Udacity Self-Driving Car Engineer Nanodegree Program

This project involves the a Simulator developed by Udacity which can be downloaded here.

• cmake 3.5 Installation Instructions
• Ubuntu Terminal for running UNIX Terminal on Windows. download
• make 4.1 (Linux and Mac), 3.81 (Windows) Installation Instructions : Mac Windows
• g++ 9.3 Installation Instructions: Mac Windows
• uWebSocketIO for smooth data flow between simulator and code. download

  <Navigate to the project folder using Ubuntu terminal>
  chmod u+x install-ubuntu.sh
  ./install-ubuntu.sh
  ./install-linux.sh
  

With uWebSocketIO installed, navigate to the project directory, and execute the following commands:

mkdir build && cd build
cmake .. && make
./pid

On the Ubuntu Terminal, we can observe that the program is listening to a port. Now, if the Simulator is launched, it should automatically connect and execute.
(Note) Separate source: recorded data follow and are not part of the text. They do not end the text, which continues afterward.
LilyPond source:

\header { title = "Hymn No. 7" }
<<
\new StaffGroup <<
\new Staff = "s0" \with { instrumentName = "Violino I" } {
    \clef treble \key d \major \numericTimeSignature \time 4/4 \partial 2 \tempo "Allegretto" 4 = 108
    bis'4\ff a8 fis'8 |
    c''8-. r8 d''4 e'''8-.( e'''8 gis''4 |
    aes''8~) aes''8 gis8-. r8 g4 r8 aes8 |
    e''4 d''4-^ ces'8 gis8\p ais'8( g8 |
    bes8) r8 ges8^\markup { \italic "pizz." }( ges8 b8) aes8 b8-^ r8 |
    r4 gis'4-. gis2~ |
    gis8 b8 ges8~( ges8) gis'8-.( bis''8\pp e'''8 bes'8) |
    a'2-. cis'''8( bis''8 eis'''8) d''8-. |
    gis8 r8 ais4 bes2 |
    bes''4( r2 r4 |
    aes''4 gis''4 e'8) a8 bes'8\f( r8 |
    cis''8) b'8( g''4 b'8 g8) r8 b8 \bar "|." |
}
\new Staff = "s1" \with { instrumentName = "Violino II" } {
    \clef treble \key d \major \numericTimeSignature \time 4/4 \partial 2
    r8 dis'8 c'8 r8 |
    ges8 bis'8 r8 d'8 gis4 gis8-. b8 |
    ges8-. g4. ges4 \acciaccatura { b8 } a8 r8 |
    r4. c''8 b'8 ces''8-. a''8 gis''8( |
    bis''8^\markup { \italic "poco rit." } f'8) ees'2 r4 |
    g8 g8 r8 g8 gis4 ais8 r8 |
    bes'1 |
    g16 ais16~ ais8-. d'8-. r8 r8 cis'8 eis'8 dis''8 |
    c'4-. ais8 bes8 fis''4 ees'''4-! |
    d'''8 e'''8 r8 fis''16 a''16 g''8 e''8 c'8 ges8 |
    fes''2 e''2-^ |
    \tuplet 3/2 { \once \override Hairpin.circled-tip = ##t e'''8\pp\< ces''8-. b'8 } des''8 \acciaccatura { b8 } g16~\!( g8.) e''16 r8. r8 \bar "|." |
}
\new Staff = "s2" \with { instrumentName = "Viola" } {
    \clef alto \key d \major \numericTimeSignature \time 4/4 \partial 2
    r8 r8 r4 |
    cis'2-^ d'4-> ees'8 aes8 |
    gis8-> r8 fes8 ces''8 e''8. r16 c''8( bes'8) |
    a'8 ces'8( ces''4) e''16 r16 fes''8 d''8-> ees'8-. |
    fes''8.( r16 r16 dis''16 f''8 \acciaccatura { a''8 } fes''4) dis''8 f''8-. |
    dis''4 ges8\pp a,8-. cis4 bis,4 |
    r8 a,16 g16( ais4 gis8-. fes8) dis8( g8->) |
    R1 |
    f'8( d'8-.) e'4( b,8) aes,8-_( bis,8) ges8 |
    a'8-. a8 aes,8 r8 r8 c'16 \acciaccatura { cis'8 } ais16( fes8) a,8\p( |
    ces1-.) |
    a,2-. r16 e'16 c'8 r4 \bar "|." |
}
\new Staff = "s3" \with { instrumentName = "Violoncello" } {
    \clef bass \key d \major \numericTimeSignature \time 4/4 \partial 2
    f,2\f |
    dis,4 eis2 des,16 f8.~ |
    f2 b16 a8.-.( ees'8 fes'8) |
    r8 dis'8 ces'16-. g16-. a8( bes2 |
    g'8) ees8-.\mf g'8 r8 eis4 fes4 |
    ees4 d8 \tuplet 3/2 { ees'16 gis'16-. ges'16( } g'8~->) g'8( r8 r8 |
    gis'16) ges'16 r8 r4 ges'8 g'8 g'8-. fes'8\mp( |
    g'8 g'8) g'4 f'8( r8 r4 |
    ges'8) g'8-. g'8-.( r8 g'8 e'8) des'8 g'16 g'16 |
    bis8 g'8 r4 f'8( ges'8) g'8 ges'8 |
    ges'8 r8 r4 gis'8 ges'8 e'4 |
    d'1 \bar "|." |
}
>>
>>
The PID controller takes in a few hard coded static coefficients that I have manually tuned to optimize it for the intended behavior in the Simulator provided by Udacity. The PID class contained overloaded constructors to initialize the objects, and a set_coeffs() method to specifically set coefficients. The object has access to a few variables such as the coefficients themselves, along with errors, previous CTE (used for differential calculations) and total CTE (used for integral calculations). The throttle has been hardcoded to simulate constant velocity.

Essentially, as the project currently stands, it is a P Controller, as both I and D coefficients have been tuned to negligible or null values. I plan to update this code in the future where I would use the following possible improvements.

• Calculating Optimal Coefficients

The hard-coded coefficients are not only inefficient and time consuming, but are also sub-optimal. Genetic Algorithm based techniques such as Coordinate Ascent (Twiddle), or other techniques such as Ant Colony Optimizations (ACO) can be used to optimize coefficients.

• Using another PID controller for throttle

Throttle has been set to a constant velocity. Ideally a PID controller can be used for throttle as well. Intuitively, it makes sense to use CTE because it is a parameter that tells how far the car is from the center of the lane. Intuitively, it would also make sense if speed was higher when the car is in the center of the lane and decrease as the car deviates from the center.

A video titled Output.mp4 can be found in the repository showcasing the working of the PID Controller in the simulator.